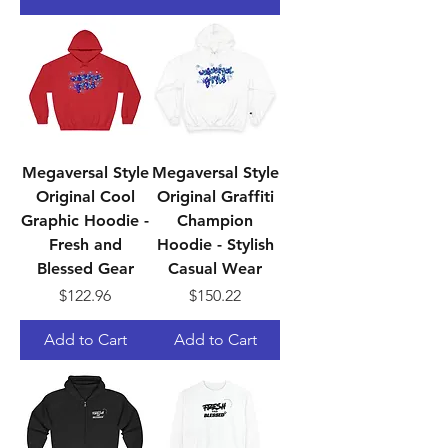
Megaversal Style
Megaversal Style
Original Cool
Original Graffiti
Graphic Hoodie -
Champion
Fresh and
Hoodie - Stylish
Blessed Gear
Casual Wear
Price
Price
$122.96
$150.22
Add to Cart
Add to Cart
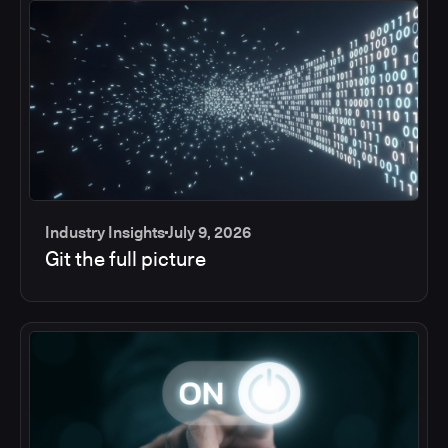
Industry Insights
July 9, 2026
Git the full picture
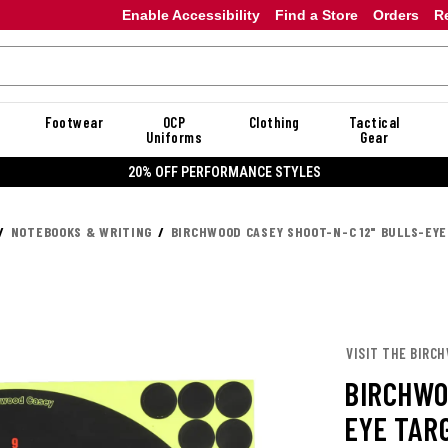
Enable Accessibility
Find a Store
Orders
R
Footwear
OCP
Clothing
Tactical
Uniforms
Gear
20% OFF PERFORMANCE STYLES
NOTEBOOKS & WRITING
BIRCHWOOD CASEY SHOOT-N-C 12" BULLS-EYE
VISIT THE BIRC
BIRCHWO
EYE TAR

EXERCISE DESCRIPTION: Restate the material above exactly. Exclude all pictures.

YOUR RESPONSE:
Megaversal Style
Megaversal Style
Original Cool
Original Graffiti
Graphic Hoodie -
Champion
Fresh and
Hoodie - Stylish
Blessed Gear
Casual Wear
Price
Price
$122.96
$150.22
Add to Cart
Add to Cart
Industry Insights
July 9, 2026
Git the full picture
Enable Accessibility
Find a Store
Orders
R
Footwear
OCP
Clothing
Tactical
Uniforms
Gear
20% OFF PERFORMANCE STYLES
NOTEBOOKS & WRITING
BIRCHWOOD CASEY SHOOT-N-C 12" BULLS-EYE
VISIT THE BIRC
BIRCHWO
EYE TAR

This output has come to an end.